Exercise prompt: Could you work out how many lines of the material below hold "visible"? Only the number is needed.

START Supplied information

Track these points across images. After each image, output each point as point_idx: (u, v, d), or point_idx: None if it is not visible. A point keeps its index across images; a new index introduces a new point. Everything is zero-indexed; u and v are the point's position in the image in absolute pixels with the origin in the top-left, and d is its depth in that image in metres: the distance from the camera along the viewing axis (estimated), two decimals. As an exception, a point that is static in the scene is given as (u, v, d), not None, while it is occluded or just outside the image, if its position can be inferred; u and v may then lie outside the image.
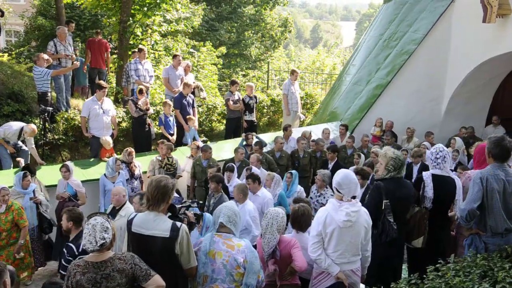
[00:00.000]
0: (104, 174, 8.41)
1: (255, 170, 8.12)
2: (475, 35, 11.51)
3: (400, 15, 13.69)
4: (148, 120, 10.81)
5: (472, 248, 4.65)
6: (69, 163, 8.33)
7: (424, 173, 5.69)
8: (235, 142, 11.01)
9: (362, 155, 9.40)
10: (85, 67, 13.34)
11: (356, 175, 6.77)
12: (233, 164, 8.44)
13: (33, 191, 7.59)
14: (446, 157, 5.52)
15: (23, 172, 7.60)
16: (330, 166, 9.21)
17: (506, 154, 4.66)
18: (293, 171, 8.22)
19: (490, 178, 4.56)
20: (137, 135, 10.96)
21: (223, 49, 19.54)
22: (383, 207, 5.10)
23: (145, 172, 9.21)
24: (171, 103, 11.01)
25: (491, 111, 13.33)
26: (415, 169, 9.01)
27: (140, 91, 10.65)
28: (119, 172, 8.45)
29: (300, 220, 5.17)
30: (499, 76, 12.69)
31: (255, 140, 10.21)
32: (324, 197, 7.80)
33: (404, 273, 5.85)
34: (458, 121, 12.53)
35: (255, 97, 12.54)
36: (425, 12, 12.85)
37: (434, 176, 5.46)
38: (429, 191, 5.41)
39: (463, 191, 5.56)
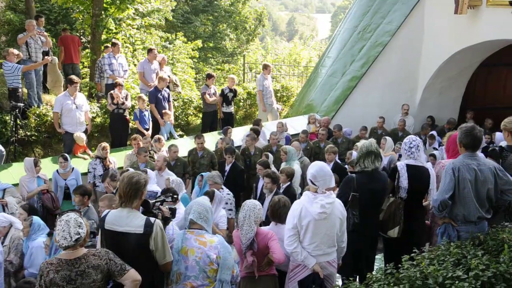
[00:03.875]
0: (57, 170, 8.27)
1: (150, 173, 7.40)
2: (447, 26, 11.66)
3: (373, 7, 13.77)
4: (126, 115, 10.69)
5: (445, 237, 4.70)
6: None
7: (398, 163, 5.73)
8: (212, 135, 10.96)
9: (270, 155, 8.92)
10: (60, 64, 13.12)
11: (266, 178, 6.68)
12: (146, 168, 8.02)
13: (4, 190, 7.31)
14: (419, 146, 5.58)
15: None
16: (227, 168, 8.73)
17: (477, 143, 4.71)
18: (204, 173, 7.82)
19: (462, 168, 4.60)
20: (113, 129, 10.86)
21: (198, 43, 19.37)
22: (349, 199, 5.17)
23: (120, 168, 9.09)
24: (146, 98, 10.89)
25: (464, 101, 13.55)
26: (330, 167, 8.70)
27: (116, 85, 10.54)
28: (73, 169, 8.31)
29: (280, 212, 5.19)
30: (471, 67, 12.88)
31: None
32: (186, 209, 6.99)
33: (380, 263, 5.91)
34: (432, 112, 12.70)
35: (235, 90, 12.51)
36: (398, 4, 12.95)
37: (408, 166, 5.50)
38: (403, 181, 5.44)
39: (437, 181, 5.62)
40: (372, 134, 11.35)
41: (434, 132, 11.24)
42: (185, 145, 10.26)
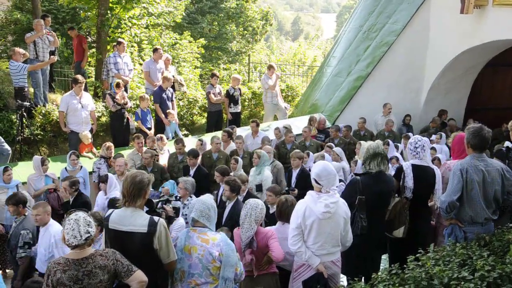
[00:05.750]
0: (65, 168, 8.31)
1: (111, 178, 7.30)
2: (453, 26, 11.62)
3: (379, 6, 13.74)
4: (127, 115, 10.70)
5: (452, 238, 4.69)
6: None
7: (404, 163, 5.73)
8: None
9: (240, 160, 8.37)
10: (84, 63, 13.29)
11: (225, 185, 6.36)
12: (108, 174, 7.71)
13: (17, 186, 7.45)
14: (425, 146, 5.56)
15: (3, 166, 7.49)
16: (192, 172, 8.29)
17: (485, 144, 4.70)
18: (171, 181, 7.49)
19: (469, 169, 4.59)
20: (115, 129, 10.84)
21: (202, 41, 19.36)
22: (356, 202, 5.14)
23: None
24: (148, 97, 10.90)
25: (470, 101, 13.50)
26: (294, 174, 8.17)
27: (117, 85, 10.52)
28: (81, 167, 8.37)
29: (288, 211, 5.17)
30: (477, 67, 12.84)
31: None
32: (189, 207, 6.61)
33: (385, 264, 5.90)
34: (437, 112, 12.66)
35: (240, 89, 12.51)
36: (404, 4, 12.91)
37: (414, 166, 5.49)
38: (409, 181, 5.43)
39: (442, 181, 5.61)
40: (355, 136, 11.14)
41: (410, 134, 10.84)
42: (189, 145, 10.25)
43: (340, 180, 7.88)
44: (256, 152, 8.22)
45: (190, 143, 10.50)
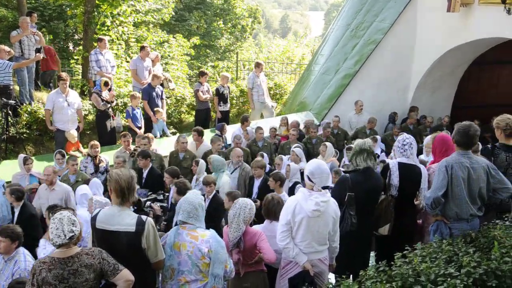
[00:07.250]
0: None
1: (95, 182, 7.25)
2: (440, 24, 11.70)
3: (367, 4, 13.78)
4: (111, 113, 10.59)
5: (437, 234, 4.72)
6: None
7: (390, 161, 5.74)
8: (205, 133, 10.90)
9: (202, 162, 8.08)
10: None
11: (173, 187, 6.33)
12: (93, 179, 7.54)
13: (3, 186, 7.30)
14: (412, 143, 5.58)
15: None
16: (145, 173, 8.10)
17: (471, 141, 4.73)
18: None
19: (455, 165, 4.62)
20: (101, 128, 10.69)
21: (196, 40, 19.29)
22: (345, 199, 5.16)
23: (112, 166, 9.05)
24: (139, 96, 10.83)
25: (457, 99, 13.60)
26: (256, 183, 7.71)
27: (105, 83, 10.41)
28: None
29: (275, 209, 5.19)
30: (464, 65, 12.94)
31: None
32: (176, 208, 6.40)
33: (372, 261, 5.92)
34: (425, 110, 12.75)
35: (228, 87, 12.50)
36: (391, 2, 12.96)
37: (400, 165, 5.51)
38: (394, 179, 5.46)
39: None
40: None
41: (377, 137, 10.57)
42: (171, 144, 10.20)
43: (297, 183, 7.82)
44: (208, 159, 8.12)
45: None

END Supplied information
START Supplied information

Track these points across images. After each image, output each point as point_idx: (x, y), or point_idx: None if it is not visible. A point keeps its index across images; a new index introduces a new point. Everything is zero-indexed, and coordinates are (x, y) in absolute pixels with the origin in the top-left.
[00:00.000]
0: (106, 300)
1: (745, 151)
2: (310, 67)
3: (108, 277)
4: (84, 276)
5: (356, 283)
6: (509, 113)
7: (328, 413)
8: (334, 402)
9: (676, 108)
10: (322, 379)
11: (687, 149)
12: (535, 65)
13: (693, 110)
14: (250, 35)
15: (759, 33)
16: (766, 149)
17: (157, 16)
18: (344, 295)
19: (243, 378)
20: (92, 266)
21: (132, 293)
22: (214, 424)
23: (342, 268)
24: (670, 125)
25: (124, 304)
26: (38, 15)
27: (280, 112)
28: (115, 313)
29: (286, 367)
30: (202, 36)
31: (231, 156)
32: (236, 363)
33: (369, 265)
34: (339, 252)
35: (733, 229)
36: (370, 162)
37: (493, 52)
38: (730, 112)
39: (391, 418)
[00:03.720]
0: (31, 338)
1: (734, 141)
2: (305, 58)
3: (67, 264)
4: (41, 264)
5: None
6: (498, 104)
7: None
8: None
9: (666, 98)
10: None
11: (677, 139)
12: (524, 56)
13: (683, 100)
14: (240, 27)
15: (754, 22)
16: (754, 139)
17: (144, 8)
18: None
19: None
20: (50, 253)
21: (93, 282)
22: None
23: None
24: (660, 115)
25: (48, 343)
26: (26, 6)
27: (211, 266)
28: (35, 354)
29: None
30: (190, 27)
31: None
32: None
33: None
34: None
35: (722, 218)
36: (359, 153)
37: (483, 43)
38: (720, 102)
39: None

END Supplied information

Answer box: 2